2) FV : Il court le bruit que la BCE exhorte les gouvernements à légiférer sur les crypto-monnaies de type bitcoin, quelle est la position de l’UPR à ce propos et le retour au franc ?

FA : Alors sur les affaires de Bitcoin et ce genre de monnaies, je préférerais que ce soit Vincent Brousseau, notre responsable monétaire qui s’exprime.  Moi, le sentiment que j’ai, sur ces monnaies, c’est que c’est une fausse solution (…).  Les monnaies de style Bitcoin ne sont assises sur rien, rien de tangible, si je comprends bien, alors certes on me dira « mais le dollar non plus ! » , ce sont des monnaies fiduciaires (…).

Alors, le Bitcoin, derrière, en fait, il n’y a rien,  on ne sait même pas qui sont vraiment les émetteurs, donc tout ceci est à mon avis quelque chose de très dangereux, de très flou, de très opaque et sur lequel il faut être extrêmement prudent.

FA montre ici, au dernier paragraphe notamment qu’il ne sait rien, mais alors rien du tout des crypto monnaies, et plus généralement des monnaies fiduciaires, d’ailleurs.  Notez qu’il avait eu la bonne idée de le déclarer en préambule.  Néanmoins, ce qui m’interpelle ici, c’est précisément l’intention d’aller au bout… pour sortir des inepties du genre  » tout ceci est à mon avis quelque chose de très dangereux, de très flou, de très opaque et sur lequel il faut être extrêmement prudent ».

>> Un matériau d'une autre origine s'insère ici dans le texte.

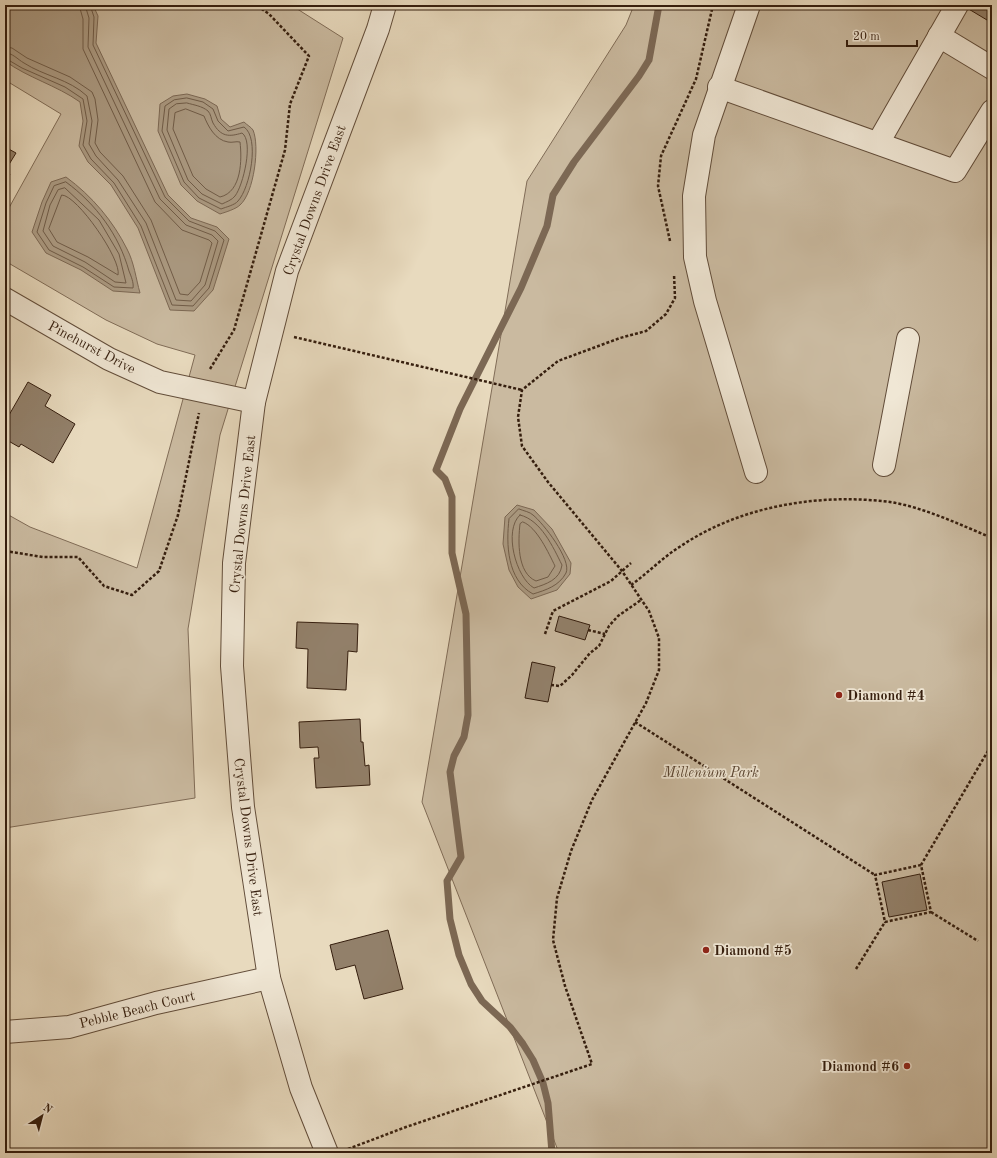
<svg xmlns="http://www.w3.org/2000/svg" width="997" height="1158" viewBox="0 0 997 1158" font-family="'Old Standard TT',serif">
  <rect width="100%" height="100%" fill="#e8dabe"/>
  <filter id="stains"><feTurbulence type="fractalNoise" baseFrequency=".005" numOctaves="4"/><feColorMatrix values="0 0 0 0 .2 0 0 0 0 .09 0 0 0 0 .02 0 0 0 .5 -.17"/></filter>
  <radialGradient id="worn" r=".72"><stop offset=".6" stop-color="#630" stop-opacity="0"/><stop offset="1" stop-color="#630" stop-opacity=".3"/></radialGradient>
  <g fill="#cabaa0" stroke="#806c57">
    <polygon points="5,5 291,5 343,38 220,435 188,629 195,798 5,828 5,513 30,527 137,568 195,355 157,344 106,320 5,261 5,215 61,114 5,80"/>
    <polygon points="634,5 992,5 992,1153 559,1153 422,802 527,181 626,25"/>
  </g>
  <g fill="#ab9a82" stroke="#7c6854">
    <path d="M5,5H93L98,16L96,43L168,195L191,218L217,227L229,239L213,290L194,311L170,310L138,228L111,185L88,162L79,146L83,121L80,102C56,85 28,78 5,61Z"/>
    <path d="M187,94L205,99L217,106L221,119L230,127L244,122C247,125 251,127 253,130C260,146 254,193 240,205C236,209 226,212 220,214L197,201L181,185L158,131L160,104L173,96Z"/>
    <path d="M66,177C92,196 113,221 127,249C134,262 136,279 140,293L113,291L81,270L46,253L32,232L42,202L51,182Z"/>
    <polygon points="517,505 534,510 552,529 571,563 570,574 557,590 531,599 518,587 509,570 503,544 505,517"/>
  </g>
  <g fill="none" stroke-linecap="round" stroke-linejoin="round">
    <g stroke="#705c48" stroke-width="1">
      <polyline points="5,47 12,48 27,58 70,77 92,92 95,99 98,120 95,143 100,152 123,176 151,220 180,294 188,295 200,282 212,243 209,240 182,230 155,202 83,49 83,19 79,5"/>
      <path d="M5,53C13,53 17,59 24,63C44,76 69,79 87,96L92,121L89,144L96,156L118,180L146,223L176,300L191,301L205,285L218,241L212,235L186,225L160,199L88,47L89,18L85,5"/>
      <polyline points="5,58 22,68 65,87 83,99 87,121 83,145 91,159 114,183 141,226 172,305 193,306 209,288 224,240 215,231 189,221 165,197 93,45 94,17 90,5"/>
      <path d="M187,98L203,102L213,109L218,121L228,131L244,127C260,138 250,188 238,201C235,205 226,207 221,209L199,198L184,182L162,131L165,106L174,100Z"/>
      <path d="M187,103C194,105 202,106 208,111C211,114 211,119 213,123C221,137 229,137 242,133C254,141 243,186 235,196C232,200 226,202 222,204L202,194L188,180L167,130L169,109L176,104Z"/>
      <path d="M186,109L204,116C208,126 215,140 228,142C232,143 236,141 240,142C242,159 242,192 220,197L206,189L193,176L173,129L175,113Z"/>
      <path d="M66,182C96,204 119,235 129,271C131,276 134,283 133,288L114,287L83,267L49,250L37,232L46,203L54,186Z"/>
      <polygon points="65,188 99,220 119,254 126,283 115,282 85,262 53,246 43,231 50,205 58,190"/>
      <path d="M62,195C77,195 122,260 118,275L88,257L57,242L49,229Z"/>
      <path d="M519,509C524,511 530,512 533,515C543,523 572,560 566,573C559,586 546,590 533,594C507,580 506,544 509,519Z"/>
      <path d="M520,515C541,520 553,547 562,565C560,580 546,584 534,588C516,578 503,530 520,515Z"/>
      <path d="M523,522C537,527 549,554 555,566L548,577L536,581C517,573 518,541 520,524Z"/>
    </g>
    <polyline stroke="#7c6854" stroke-width="7" points="552,1153 548,1103 543,1083 533,1060 523,1044 510,1027 482,1001 471,984 459,955 450,919 447,881 461,857 450,772 454,756 464,737 468,715 466,614 452,553 452,497 445,479 436,470 460,409 521,288 547,226 553,195 574,162 639,76 649,60 659,5"/>
  </g>
  <g fill="#92806a" stroke="#351e0e">
    <polygon points="962,5 992,5 992,23"/>
    <polygon points="5,147 16,153 5,171"/>
    <polygon points="5,172 10,174 5,182"/>
    <polygon points="28,382 51,395 45,406 75,424 53,463 21,444 19,447 5,439 5,422"/>
    <polygon points="559,616 590,625 585,640 555,631"/>
    <polygon points="297,622 358,624 357,652 348,651 346,690 307,688 308,649 296,648"/>
    <polygon points="532,662 555,667 548,702 525,698"/>
    <polygon points="360,719 361,742 363,742 365,766 369,765 370,785 316,788 314,758 319,758 318,747 300,748 299,722"/>
    <polygon points="920,874 927,910 889,917 882,882"/>
    <polygon points="388,930 403,989 364,999 355,965 336,970 330,945"/>
  </g>
  <g fill="none" stroke-linecap="round" stroke-linejoin="round">
    <g stroke="#624d3a" stroke-width="24">
      <g id="minor">
        <polyline points="749,5 704,135 694,196 695,257 705,301 756,472"/>
        <polyline points="939,36 992,68"/>
        <polyline points="719,87 955,171 992,111"/>
        <polyline points="878,143 957,5"/>
        <polyline points="5,299 109,359 160,382 254,402"/>
        <polyline points="884,465 908,339"/>
        <polyline points="5,1032 69,1027 156,1003 269,978"/>
        <polyline points="327,1153 301,1088 269,978 243,807 232,666 234,563 254,402 287,271 378,29 385,5"/>
      </g>
    </g>
    <g stroke="#351e0e" stroke-width="2.5" stroke-dasharray="3 2" stroke-linecap="butt">
      <polyline points="670,241 658,186 661,156 696,79 713,5"/>
      <polyline points="294,337 522,390"/>
      <polyline points="210,369 234,330 285,150 290,104 309,56 269,14 256,5"/>
      <polyline points="5,551 43,557 78,557 104,586 132,595 159,571 178,515 199,413"/>
      <path d="M631,585C648,573 663,557 681,546C740,506 819,493 890,502C923,507 961,525 992,538"/>
      <polyline points="588,630 605,634"/>
      <polyline points="545,634 553,611 611,581 631,563"/>
      <polyline points="551,685 560,686 572,675 590,653 599,646 609,626 618,616 641,600"/>
      <polyline points="635,722 875,875"/>
      <polyline points="921,865 875,875 885,922 931,912 921,865 992,744"/>
      <polyline points="931,912 978,941"/>
      <polyline points="856,969 885,922"/>
      <polyline points="348,1149 406,1127 592,1064 565,986 553,940 557,898 571,851 592,800 646,703 659,670 659,638 649,611 622,571 548,482 522,446 518,417 522,390 558,361 620,338 646,331 666,314 675,298 674,274"/>
    </g>
    <use href="#minor" stroke="#f0e7d5" stroke-width="22"/>
  </g>
  <g fill="#8f2418" stroke="#f0e7d5" stroke-width="1.5">
    <circle cx="839" cy="695" r="4"/>
    <circle cx="706" cy="950" r="4"/>
    <circle cx="907" cy="1066" r="4"/>
  </g>
  <g text-anchor="middle" stroke-width="3.5" stroke-linejoin="round" paint-order="stroke">
    <g font-size="14" fill="#351e0e" stroke="#f0e7d5">
      <text transform="translate(314 200) rotate(-70)" y="5">Crystal Downs Drive East</text>
      <text transform="translate(92 347) rotate(28)" y="5">Pinehurst Drive</text>
      <text transform="translate(242 514) rotate(-84)" y="5">Crystal Downs Drive East</text>
      <text transform="translate(249 837) rotate(83)" y="5">Crystal Downs Drive East</text>
      <text transform="translate(137 1009) rotate(-14)" y="5">Pebble Beach Court</text>
    </g>
    <g font-size="14" font-weight="bold" fill="#351e0e" stroke="#f0e7d5" text-anchor="start">
      <text x="847" y="700">Diamond #4</text>
      <text x="714" y="955">Diamond #5</text>
      <text x="899" y="1071" text-anchor="end">Diamond #6</text>
    </g>
    <g font-size="14" font-style="italic" fill="#5a4532" stroke="#f0e7d5">
      <text x="711" y="777">Millenium Park</text>
    </g>
  </g>
  <rect width="997" height="1158" fill="none" stroke="#e8dabe" stroke-width="20"/>
  <rect x="6" y="6" width="985" height="1146" fill="none" stroke="#351e0e" stroke-width="2"/>
  <rect x="10" y="10" width="977" height="1138" fill="none" stroke="#351e0e"/>
  <g transform="translate(42 1116) rotate(36)" stroke="#f0e7d5" stroke-width="3" paint-order="stroke">
  <path d="M0-3L7 15L0 10L-7 15Z" fill="#351e0e"/>
  <text y="-6" font-size="11" font-weight="bold" text-anchor="middle" fill="#351e0e">N</text>
  </g>
  <path d="M847 40v6h70v-6" fill="none" stroke="#351e0e" stroke-width="2"/>
  <text x="853" y="40" font-size="12" fill="#351e0e" stroke="#f0e7d5" stroke-width="3" paint-order="stroke">20 m</text>
  <rect width="100%" height="100%" filter="url(#stains)"/>
  <rect width="100%" height="100%" fill="url(#worn)"/>
</svg>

Ce qui amène immédiatement une autre question, bien plus importante, sur laquelle il serait bon que le futur candidat s’exprime : a-t-il l’intention, au cas où il emporterait l’élection présidentielle, de rendre à l’État le pouvoir qu’il n’aurait jamais du céder aux banques, celui de battre monnaie, et ainsi leur enlever le principal outil visant à maintenir les pays dans l’endettement, et finalement dans l’esclavage ?

51’40 : Question de Ludovic Passeri

LP : Etienne Chouard, Michel Onfray, sont tout proches de vos analyse, Est-ce qu’il ne serait pas judicieux de les contacter afin de les faire rallier le mouvement ?  Les médias seraient je pense plus accessibles.  Vive l’UPR.

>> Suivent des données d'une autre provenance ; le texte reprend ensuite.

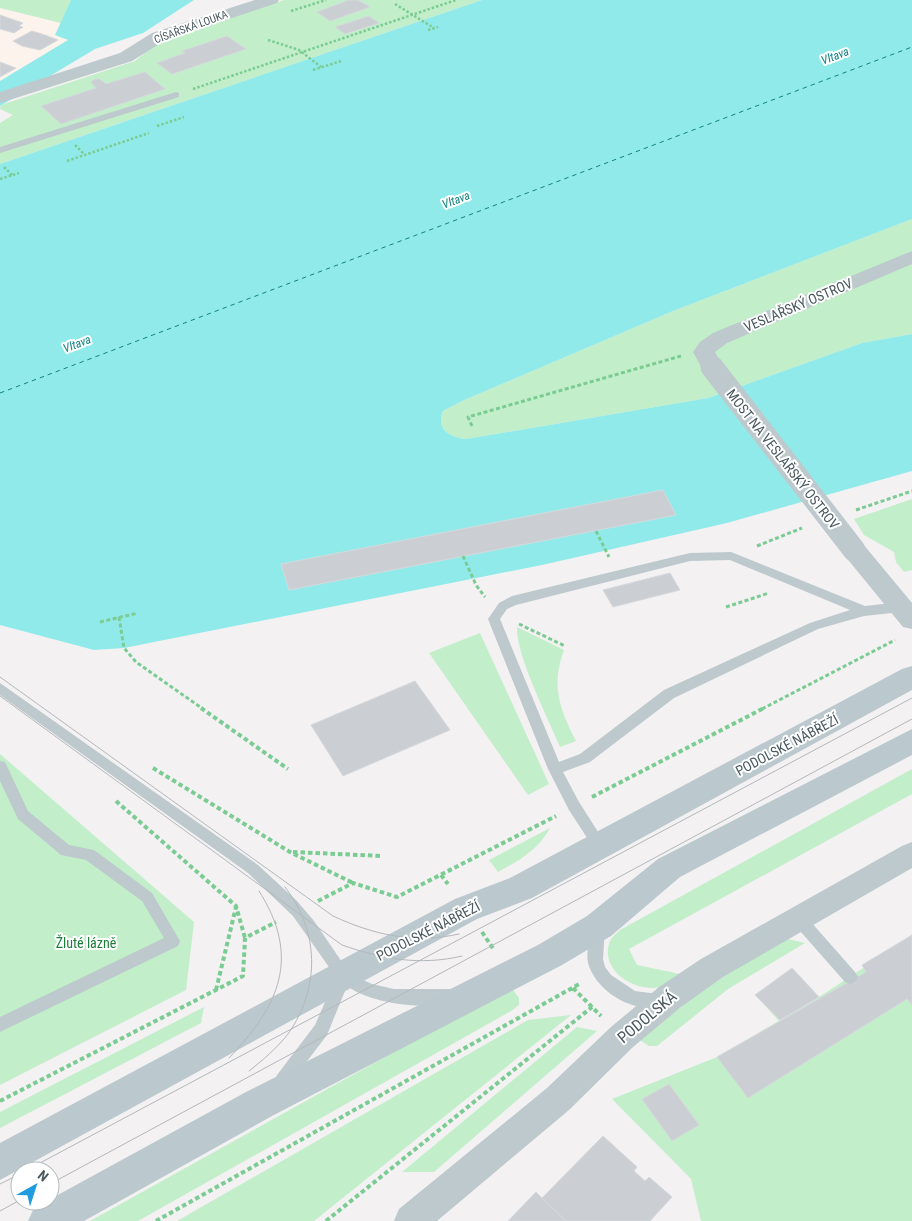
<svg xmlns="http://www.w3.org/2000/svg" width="912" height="1221" font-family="'Roboto Condensed',sans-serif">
<rect width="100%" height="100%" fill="#f3f1f2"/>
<path fill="#fcf4ec" d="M0,8L61,23L55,35L69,40L0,81Z"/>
<path fill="#c2eeca" d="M0,0H71L61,23L0,8Z
M284,0H482L0,164V123L13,115L0,109L1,105L135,61L163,39Z
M912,219V334L862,343L708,398L466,439C449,437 436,429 443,411L462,401L673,311Z
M912,499V570L904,572L896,562L894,552L864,535L854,519Z
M517,627L564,650C551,685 559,708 576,741L560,747C548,718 516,656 517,627Z
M480,633L549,784L528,795L429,653Z
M0,754L194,922L186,990L0,1085Z
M912,769V794L629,949L637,965L680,974C675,978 670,984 664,986C638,995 598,971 610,941C612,937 617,933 620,930Z
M550,828C538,850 520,860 498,872L489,860Z
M912,936V1221H701L691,1179L612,1099L717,1057L779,1021L755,995L792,968L819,997Z
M788,939L805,943L728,989L657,1046H649L640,1040C690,998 730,969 788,939Z
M511,987L519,998V1005L511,1011L138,1221H90Z
M204,1007L201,1023L0,1128V1112Z
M571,1015L314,1221H177L528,1020Z
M577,1027L597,1031L434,1172H402Z"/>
<path fill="#91eaea" d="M71,0H194L143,33L95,49L0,106V81L68,40L55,35Z
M482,0H912V219L673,311L462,401L443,411C436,429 449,437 466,439L708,398L862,343L912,334V471L727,523L542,565L124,648L94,650L0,625V164Z"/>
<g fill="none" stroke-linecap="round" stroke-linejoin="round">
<path stroke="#118383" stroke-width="1" stroke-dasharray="4.5 4" stroke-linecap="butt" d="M0,393L912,47"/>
</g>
<path fill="#cbcfd3" stroke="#d5d9dc" d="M349,0H358L370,7L330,21L317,12Z
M0,15L23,23L19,26L23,27L14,33L0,29Z
M369,16L379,23L345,34L335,27Z
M32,31L45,35L58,40L40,50L22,46L13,41Z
M227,36L246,49L172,74L157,63L185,53L182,51Z
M0,62L16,68L0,77Z
M145,72L165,89L61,124L41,106L96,88L91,82L94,79H100L106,84Z
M663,490L676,515L289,590L281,564Z
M670,573L680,590L613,607L603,590Z
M415,681L450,730L343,776L311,725Z
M912,935V1005L907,999L748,1098L717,1057L866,972L862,965Z
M792,968L819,997L780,1020L755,995Z
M669,1084L699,1125L672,1141L642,1099Z
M603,1136L637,1167L634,1171L645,1181L649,1177L672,1197L650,1221H566L542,1198Z
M536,1192L542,1198L566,1221H508Z"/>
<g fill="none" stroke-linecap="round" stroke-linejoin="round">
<path stroke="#7bcc93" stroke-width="2.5" stroke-dasharray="2.5 2" stroke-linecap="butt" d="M395,4L434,28
M291,11L326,0
M428,30L438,27
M268,40L299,50L321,67
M313,70L341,61
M193,89L456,0
M157,126L184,117
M75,145L85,155
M67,161L149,133
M4,167L12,175
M0,179L19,173"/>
<path stroke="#7bcc93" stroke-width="3" stroke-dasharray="4 2.5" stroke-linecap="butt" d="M472,426L468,417L681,356
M856,510L912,491
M596,531L609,557
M757,546L802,528
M463,556L476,585L485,597
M726,607L769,593
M119,617L124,648L136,662L203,709
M100,622L138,613
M519,624L565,646
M762,709L895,640"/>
<path stroke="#7bcc93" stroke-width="4" stroke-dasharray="4.5 3" stroke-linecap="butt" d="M201,708L288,769
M153,768L290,852L353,883
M592,797L764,708
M116,801L236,906L245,938
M293,852L382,856
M441,875L448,884
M318,901L353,883L397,897L556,816
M482,932L494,950
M573,988L601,1016
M216,990L236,907
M0,1101L243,976L245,938L276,922
M156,1221L581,983
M326,1221L592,1007"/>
<path fill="#bdc9cd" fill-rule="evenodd" d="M176,92L179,93V97L0,153V147Z
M731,552L865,606L901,602L907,607L901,612L864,616L818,629L674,698L590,762L563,772L579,802L607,846L605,850L600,852L595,850L569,810L548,769L488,619L499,603L512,596L690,553ZM730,560L850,610L810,623L664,690L580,754L559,762L500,619L507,609L516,605L690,561Z
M0,683L258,865L297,901L314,921L344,965L361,979L372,984L394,989H449L454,991L457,996L454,1001C426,1011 372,1004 347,986L327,1035L289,1085L283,1087L277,1085L275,1080L277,1075L315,1025L336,977L293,916L248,873L0,695Z
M0,761L5,762L28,811L69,845L94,850L152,893L180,941L178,946L0,1032V1017L164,938L142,901L86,860L61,855L18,819L0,781Z
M798,912L803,913L855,972L858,977L855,982L850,984L845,982L793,923L791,918L793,913Z
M598,922L603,923L605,928L603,959L605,967L611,975L635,991L665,995L668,1000L665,1005C636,1016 596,992 588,963C586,952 589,939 591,928L593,923Z"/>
<path fill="#bdc9cd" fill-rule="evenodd" d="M255,0H279L277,3L164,41L132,61L0,103V92L120,53L152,33Z
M912,251V264L727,343L715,352L723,367L720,372L712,374L704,372L693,352L700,342L713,333Z
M854,541L863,544L912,603V629L903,627L845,556L842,550L845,544Z
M912,842V868L723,977L681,1007L633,1047L569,1110L437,1221H394L399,1209L547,1088L611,1027L659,987L701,959L902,846Z"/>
<path fill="#bbc9cf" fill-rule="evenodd" d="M912,666V690L532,898L477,919L0,1180V1143L455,899L510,878L902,669Z
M912,729V755L680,877L611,936L562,965L272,1116L84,1221H28L34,1208L246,1092L538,945L587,916L658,859Z"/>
<path stroke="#b3b8bb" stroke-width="1" d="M0,677L333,916C374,935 414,944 459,934
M0,696L342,945C382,959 420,966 462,956
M229,1058C280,1005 301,957 259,891
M249,1071C263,1060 277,1048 288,1034C321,987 319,931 285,887
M25,1171L912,698
M0,1184L20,1174
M50,1184L912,719
M0,1211L20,1200"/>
<path stroke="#bdc9cd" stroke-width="23" d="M712,367L854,550"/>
</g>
<g text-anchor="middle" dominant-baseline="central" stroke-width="4" stroke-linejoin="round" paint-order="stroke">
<g font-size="11" fill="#49595e" stroke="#fff">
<text transform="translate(191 27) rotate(-20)">CÍSAŘSKÁ LOUKA</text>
</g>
<g font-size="12" font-style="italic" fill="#118383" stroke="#fff">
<text transform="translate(835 56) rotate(-21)">Vltava</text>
<text transform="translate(456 200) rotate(-21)">Vltava</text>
<text transform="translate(77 344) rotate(-21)">Vltava</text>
</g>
<g font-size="14" fill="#49595e" stroke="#fff">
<text transform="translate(798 305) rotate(-23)">VESLAŘSKÝ OSTROV</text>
<text transform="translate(783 459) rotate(52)">MOST NA VESLAŘSKÝ OSTROV</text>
<text transform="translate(787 745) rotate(-28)">PODOLSKÉ NÁBŘEŽÍ</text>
<text transform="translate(428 931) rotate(-27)">PODOLSKÉ NÁBŘEŽÍ</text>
</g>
<g font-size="14" fill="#1b7f38" stroke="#fff">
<text x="86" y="943">Žluté lázně</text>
</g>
<g font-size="16" fill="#49595e" stroke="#fff">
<text transform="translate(647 1017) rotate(-40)">PODOLSKÁ</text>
</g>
</g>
<g transform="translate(35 1186) rotate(39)"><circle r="24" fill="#ffffff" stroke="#b6bdbf"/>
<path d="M0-4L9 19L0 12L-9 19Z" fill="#1f9bdf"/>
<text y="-8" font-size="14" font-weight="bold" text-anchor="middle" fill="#49595e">N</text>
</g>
</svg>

FA : C’est une idée sympathique (…).  Alors, d’abord, Étienne Chouard, je le connais, je l’ai déjà rencontré en tête-à-tête plusieurs fois, on s’était entretenu longuement, on avait pris un verre, comme on dit, mais qui avait duré longtemps, à Paris, il y a plusieurs années (…).  Étienne Chouard est quelqu’un que je connais, que j’apprécie.  On a eu un désaccord sur son idée de tirage au sort.  Je trouve que c’est un lanceur d’idées, je trouve que de ce point de vue-là, c’est quelqu’un de tout-à-fait intéressant et une personnalité très attachante sur la scène politique française (…).  J’en ai conservé une idée dans le programme présidentiel, c’est-à-dire autant je pense que c’est impossible à mettre en place pour toute une série de raisons très très sérieuses, par exemple au niveau des députés, en revanche, je pense que par exemple pour avoir des panels, des panels consultatifs, par exemple pour le CSA.  Pour le CSA, c’est totalement inadmissible que le Conseil Supérieur de l’Audiovisuel soit dirigé par neuf personnes, comme le Conseil constitutionnel, qui sont nommées par la Président de la République, le Président du Sénat et le Président de l’Assemblée Nationale.

Je trouve que ces personnes devraient être choisies selon un processus totalement différent, avec des magistrats, et puis qu’il y ait obligation d’avoir un panel, mais cette fois-ci avec un tirage au sort, mais sur une échelle de 70.000 ou 80.000 personnes, par exemple avec les boîtiers qui peuvent être attachés à une télévision, de telle sorte qu’on puisse recueillir en permanence quel est l’avis des téléspectateurs ou des Français.  Par exemple qui est-ce qu’ils veulent voir à la télévision, ou qui est-ce qu’ils en ont assez de voir à la télévision, voilà.  Cela serait tout à fait révolutionnaire et là, pour le coup, il me semble qu’on pourrait avoir un système de tirage au sort, c’est un exemple, mais il y en a d’autres, certainement.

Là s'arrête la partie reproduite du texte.